Jetzt macht der Karriereschlenker sie zur gefragten Fachfrau: Die Top-Managementberatung A.T. Kearney will den Bereich Transport und Logistik ausbauen. Und dafür will sie Tanja Wielgoß. Als Mitglied der erweiterten Geschäftsleitung (Principal) soll sie die Beratung für Luftfahrtindustrie und Transportation in deutschsprachigen Ländern und Osteuropa vorantreiben – und insbesondere Kunden wie Fluglinien und Flughäfen betreuen. Sie unterschreibt.
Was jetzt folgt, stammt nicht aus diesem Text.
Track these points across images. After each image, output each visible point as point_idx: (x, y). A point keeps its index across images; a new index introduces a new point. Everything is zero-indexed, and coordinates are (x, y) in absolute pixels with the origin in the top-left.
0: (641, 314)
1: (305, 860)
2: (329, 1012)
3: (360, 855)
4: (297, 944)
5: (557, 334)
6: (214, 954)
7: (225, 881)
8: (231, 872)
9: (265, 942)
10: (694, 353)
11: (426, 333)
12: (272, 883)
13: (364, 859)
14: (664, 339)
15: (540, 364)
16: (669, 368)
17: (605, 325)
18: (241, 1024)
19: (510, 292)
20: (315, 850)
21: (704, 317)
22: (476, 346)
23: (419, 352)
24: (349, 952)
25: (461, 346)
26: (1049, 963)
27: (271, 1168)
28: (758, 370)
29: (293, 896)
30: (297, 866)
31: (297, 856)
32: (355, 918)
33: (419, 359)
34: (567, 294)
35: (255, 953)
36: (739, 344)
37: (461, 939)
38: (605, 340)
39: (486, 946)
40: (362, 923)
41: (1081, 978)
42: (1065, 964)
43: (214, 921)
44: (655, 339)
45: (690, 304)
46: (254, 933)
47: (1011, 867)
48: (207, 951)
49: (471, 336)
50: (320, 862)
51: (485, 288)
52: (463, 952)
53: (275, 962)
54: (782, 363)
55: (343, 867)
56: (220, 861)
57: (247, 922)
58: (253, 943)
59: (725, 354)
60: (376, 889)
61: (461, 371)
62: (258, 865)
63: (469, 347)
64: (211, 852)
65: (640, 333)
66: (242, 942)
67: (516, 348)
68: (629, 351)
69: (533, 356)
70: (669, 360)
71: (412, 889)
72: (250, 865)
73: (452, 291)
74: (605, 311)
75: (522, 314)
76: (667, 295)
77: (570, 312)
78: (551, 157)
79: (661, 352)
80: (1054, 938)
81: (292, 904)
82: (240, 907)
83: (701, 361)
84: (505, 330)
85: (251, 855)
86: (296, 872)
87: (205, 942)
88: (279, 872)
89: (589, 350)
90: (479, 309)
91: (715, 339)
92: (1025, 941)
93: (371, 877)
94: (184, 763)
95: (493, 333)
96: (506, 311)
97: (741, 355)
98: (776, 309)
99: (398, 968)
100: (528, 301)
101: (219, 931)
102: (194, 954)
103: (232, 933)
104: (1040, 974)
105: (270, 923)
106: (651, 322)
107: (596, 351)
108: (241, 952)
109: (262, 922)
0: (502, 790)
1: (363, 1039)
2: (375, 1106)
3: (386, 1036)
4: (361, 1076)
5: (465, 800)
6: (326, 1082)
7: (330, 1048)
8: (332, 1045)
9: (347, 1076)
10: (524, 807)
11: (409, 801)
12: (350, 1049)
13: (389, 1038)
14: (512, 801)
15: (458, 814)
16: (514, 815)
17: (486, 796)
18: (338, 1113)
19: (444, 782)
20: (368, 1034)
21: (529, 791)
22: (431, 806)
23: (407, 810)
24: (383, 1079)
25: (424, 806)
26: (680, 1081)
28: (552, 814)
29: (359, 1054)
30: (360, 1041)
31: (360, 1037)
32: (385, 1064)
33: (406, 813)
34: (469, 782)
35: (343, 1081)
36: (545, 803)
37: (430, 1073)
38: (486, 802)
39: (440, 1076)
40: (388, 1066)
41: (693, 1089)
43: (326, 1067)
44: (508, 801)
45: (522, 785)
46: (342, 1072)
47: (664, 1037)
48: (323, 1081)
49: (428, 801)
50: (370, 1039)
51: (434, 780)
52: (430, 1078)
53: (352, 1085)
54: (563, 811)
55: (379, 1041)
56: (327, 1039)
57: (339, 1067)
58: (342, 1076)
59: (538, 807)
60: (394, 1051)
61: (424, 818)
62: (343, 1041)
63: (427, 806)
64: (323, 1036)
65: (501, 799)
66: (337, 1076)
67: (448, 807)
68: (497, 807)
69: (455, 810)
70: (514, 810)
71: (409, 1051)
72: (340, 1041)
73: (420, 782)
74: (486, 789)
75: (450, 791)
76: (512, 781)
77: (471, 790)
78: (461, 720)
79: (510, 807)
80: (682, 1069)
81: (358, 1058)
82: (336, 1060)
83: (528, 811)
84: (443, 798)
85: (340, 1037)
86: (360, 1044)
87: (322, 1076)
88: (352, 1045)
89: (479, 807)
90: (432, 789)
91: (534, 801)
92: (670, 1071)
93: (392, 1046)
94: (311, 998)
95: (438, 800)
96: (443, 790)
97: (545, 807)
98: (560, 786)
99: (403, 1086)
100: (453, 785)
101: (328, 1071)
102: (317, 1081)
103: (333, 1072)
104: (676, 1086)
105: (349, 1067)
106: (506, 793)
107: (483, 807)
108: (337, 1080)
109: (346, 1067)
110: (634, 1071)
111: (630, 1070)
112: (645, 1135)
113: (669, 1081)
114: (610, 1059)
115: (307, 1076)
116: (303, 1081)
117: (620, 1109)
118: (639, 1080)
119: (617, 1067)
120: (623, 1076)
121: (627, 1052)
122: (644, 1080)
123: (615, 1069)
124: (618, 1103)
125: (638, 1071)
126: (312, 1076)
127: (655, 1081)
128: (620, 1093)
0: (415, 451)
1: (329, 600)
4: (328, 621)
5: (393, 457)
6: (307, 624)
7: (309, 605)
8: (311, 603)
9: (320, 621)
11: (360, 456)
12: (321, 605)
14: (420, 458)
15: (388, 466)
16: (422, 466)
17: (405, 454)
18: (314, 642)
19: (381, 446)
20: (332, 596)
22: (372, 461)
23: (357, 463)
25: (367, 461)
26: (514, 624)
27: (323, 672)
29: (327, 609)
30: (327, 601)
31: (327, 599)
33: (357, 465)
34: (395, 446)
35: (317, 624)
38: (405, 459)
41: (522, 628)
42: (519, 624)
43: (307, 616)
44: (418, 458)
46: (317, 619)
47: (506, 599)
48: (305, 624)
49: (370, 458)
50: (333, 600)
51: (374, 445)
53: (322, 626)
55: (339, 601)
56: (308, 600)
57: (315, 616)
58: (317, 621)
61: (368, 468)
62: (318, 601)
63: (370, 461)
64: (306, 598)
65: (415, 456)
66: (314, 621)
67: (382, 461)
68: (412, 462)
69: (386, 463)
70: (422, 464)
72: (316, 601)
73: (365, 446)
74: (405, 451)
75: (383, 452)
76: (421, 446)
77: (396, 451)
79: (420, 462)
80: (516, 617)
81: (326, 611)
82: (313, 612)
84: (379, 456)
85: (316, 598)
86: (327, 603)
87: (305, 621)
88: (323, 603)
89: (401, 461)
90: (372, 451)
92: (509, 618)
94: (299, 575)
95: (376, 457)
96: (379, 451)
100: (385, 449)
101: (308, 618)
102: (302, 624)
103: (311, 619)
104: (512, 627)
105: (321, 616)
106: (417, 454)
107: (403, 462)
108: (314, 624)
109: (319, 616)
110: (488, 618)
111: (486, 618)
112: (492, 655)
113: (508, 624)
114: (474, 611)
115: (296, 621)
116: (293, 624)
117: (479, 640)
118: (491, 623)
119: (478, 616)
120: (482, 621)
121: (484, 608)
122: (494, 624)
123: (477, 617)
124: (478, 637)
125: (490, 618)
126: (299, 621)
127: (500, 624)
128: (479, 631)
Und hat gleich Neuigkeiten für die Personalabteilung: „Meine Frauenärztin überraschte mich mit einem ‚Herzlichen Glückwunsch, Sie sind schwanger!’” Das hält sie nicht davon ab, sich in die neue Aufgabe zu stürzen.
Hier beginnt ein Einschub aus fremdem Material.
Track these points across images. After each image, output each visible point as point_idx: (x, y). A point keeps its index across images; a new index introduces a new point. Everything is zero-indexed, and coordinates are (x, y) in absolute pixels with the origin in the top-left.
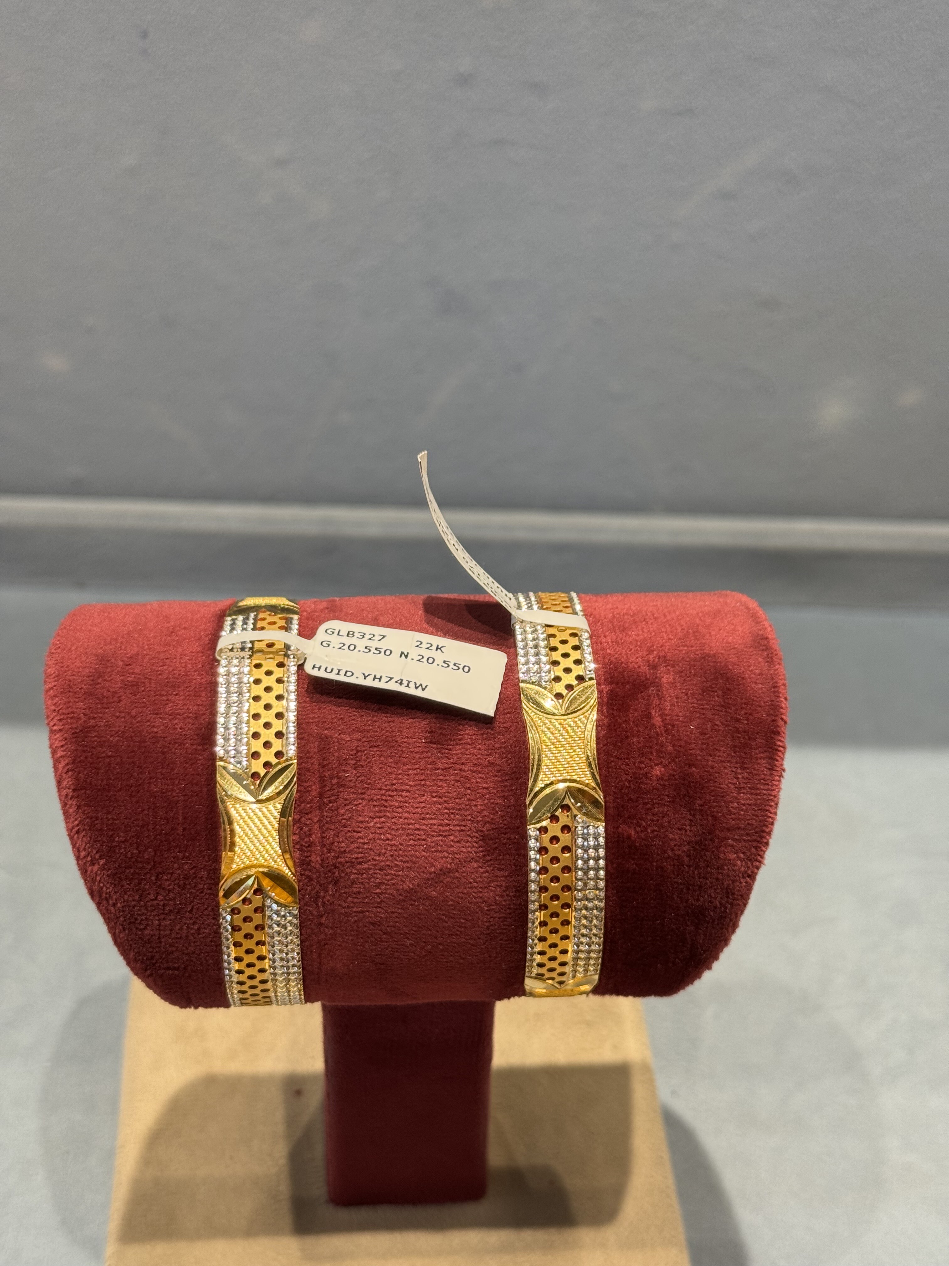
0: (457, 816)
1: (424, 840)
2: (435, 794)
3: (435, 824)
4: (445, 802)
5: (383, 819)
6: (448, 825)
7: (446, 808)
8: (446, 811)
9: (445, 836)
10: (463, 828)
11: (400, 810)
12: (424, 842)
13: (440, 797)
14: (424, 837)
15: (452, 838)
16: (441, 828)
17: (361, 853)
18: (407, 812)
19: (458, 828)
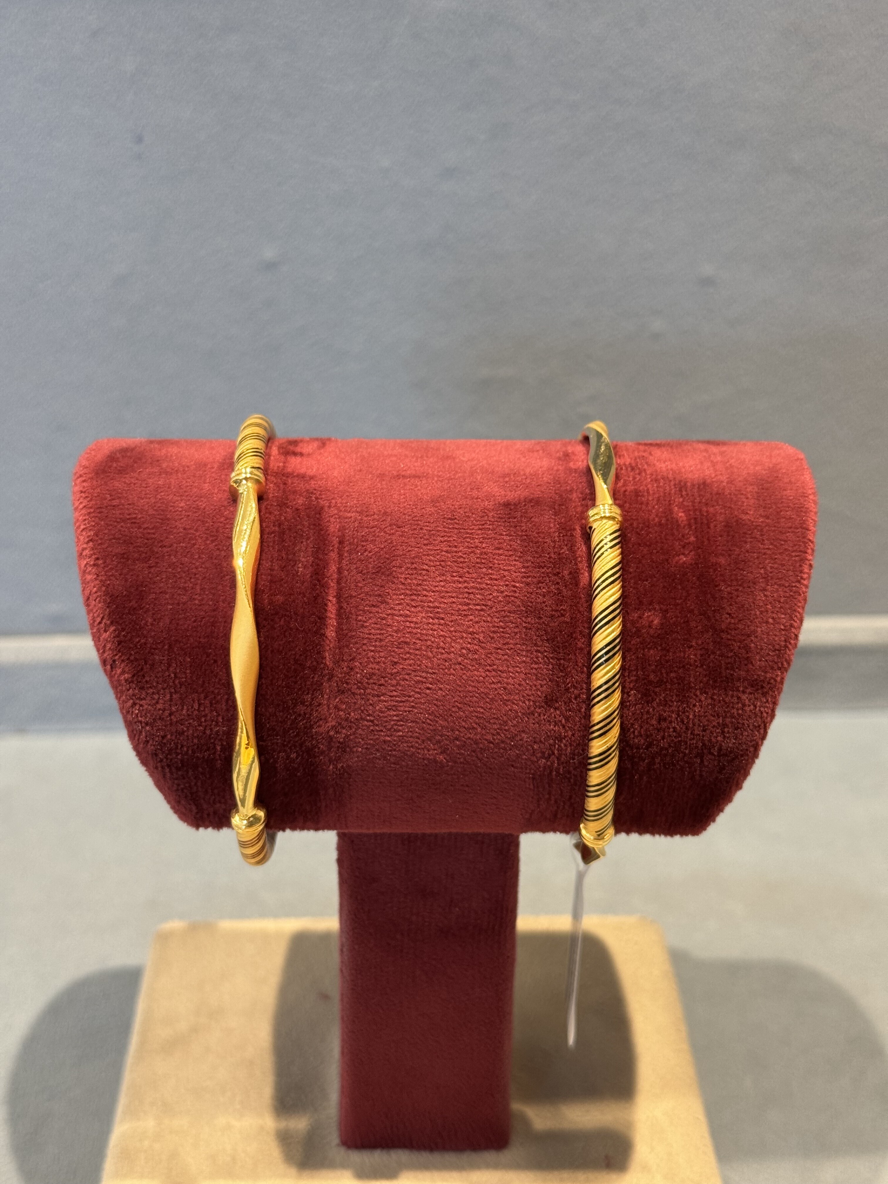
0: (478, 596)
1: (443, 619)
2: (455, 574)
3: (454, 602)
4: (465, 581)
5: (402, 597)
6: (468, 604)
7: (465, 588)
8: (466, 590)
9: (465, 615)
10: (484, 607)
11: (419, 588)
12: (442, 621)
13: (460, 577)
14: (442, 616)
15: (471, 617)
16: (460, 607)
17: (378, 629)
18: (426, 590)
19: (478, 607)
Abermals tut Wielgoß, was ihr liegt: Sie gestaltet den neuen Bereich „Aviation“ – den sie inzwischen erfolgreich ausgebaut hat. Dass sie im Januar ihr zweites Kind bekommen wird, ist deshalb kein großes Thema mehr. Wie das geht, hat sie bereits bewiesen. Und entsprechende konkrete Vorstellungen entwickelt: „Wir müssen von der so genannten ‚Facetime’ wegkommen“, sagt sie. „Also uns von der Idee verabschieden, dass, wer lange im Büro verweilt, gute Leistungen bringt und aufsteigt. Denn letzten Endes kommt es auf Ergebnisse an.” Sowohl im deutschsprachigen Raum als auch weltweit liegt bei A.T. Kearney der Frauenanteil bei 20 Prozent. In Führungspositionen liegt er naturgemäß darunter. Doch eine Erhöhung des Frauenanteils lohnt sich: In den USA erwirtschaften die Partnerinnen von A.T. Kearney sogar mehr Umsatz als ihre männlichen Kollegen.
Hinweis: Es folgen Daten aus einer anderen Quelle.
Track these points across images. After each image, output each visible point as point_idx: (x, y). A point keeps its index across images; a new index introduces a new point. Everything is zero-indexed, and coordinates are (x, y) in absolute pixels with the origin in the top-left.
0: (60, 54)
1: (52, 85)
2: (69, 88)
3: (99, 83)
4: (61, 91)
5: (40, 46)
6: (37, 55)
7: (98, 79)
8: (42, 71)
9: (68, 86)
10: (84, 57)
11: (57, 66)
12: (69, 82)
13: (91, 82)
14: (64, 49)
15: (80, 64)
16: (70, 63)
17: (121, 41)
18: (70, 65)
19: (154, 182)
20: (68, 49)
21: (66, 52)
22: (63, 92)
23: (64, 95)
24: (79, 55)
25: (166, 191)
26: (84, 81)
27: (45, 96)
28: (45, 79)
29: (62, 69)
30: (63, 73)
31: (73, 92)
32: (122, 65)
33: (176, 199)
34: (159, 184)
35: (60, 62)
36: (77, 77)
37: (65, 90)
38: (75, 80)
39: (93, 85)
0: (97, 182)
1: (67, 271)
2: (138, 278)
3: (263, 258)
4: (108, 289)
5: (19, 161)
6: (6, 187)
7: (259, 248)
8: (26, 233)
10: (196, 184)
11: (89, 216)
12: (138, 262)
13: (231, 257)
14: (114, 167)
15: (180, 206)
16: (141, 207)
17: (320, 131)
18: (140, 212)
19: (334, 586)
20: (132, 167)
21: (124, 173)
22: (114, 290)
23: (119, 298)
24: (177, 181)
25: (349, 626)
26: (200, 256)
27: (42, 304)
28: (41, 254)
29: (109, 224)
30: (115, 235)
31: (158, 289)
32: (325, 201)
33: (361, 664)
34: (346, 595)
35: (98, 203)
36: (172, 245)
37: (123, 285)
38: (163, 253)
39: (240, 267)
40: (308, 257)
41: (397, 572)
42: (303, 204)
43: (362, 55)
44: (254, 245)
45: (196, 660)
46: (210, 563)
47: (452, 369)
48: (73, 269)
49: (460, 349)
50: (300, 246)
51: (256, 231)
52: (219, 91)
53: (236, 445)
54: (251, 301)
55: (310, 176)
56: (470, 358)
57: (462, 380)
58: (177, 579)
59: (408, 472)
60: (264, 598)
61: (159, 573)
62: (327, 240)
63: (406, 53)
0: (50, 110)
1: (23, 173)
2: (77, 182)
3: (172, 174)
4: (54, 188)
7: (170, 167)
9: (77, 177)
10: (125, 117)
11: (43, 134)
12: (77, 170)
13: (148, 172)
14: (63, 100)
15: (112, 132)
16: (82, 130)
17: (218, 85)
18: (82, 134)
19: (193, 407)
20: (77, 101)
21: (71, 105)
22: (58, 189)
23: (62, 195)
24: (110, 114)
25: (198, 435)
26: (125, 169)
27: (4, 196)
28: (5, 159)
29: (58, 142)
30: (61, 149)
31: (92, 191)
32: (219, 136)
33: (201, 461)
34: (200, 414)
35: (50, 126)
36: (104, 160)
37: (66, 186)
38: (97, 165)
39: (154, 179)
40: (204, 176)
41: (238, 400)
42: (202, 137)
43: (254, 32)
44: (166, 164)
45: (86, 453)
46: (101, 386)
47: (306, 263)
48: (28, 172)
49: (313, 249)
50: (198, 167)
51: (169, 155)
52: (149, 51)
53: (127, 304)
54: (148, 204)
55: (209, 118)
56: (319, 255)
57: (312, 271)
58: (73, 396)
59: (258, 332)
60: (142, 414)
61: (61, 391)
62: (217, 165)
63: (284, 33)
In vielen Unternehmen in Deutschland allerdings fehlen Frauen auf der Chefetage, die dem Nachwuchs als Vorbild dienen können. Um das zu ändern, hält Tanja Wielgoß Unterstützung von oben für unerlässlich. Sie nennt es nicht Quote. „Aber natürlich müssen wir beim Frauenanteil mit Zielgrößen arbeiten“, sagt sie. Durch die deckenhohen Fenster des Konferenzraums im Düsseldorfer Medienhafen sieht man zwei Ruderer gemächlich vorüberziehen. Der Kontrast zum Leistungsgedanken bei Unternehmensberatungen könnte kaum größer sein. „Durch die Projektarbeit wechseln wir Berater sehr oft das Umfeld, wir bekommen immer wieder aufs Neue die Chance, uns zu beweisen. Selbst wenn wir mit einem Kunden einmal nicht so gut zurechtkommen sollten, wird es sicher beim nächsten anders sein”, erklärt Tanja Wielgoß.

Auch junge Beraterinnen arbeiten mit Führungskräften in den Unternehmen ihrer Klienten – und sollten ihre Kontakte pflegen. Denn Fortentwicklung ist in der Beratung Pflicht. Solch hohe Anforderungen, wie Beratungen sie an ihre Mitarbeiter stellen, brauchen Ausgleich. Tanja Wielgoß schwört auf Grenzen. Auch wenn die Arbeitstage sich – gerade nach dem Berufsstart – bis in den Abend ziehen mögen: Das Wochenende sollte frei sein, findet sie. Wer es nicht schaffe, seine Aufgaben in angemessener Zeit zu erledigen, müsse zum Beispiel über ein besseres Zeitmanagement nachdenken. Und auch lernen, Grenzen zu setzen. Wielgoß hat eine 80-Prozent-Stelle – und einen Tag pro Woche frei. „Dann stehe ich auch nicht per Handy oder E-Mail zur Verfügung. Aber das musste ich auch erst lernen”, sagt sie. Den Blackberry auszuschalten sei im Übrigen auch eine Aufgabe der Mitarbeiterführung: Man müsse sein Team Verantwortung lehren – und selbst verinnerlichen, dass man nicht jede Frage sofort beantworten muss.

Update [20.5.2015]: Am 1. November 2014 übernimmt Dr. Tanja Wielgoß den Vorstandsvorsitz der Berliner Stadtreinigungswerke und ist damit Chefin von über 5.100 Mitarbeitern (2013) und einen Umsatz von gut 500 Mio. Euro (2013).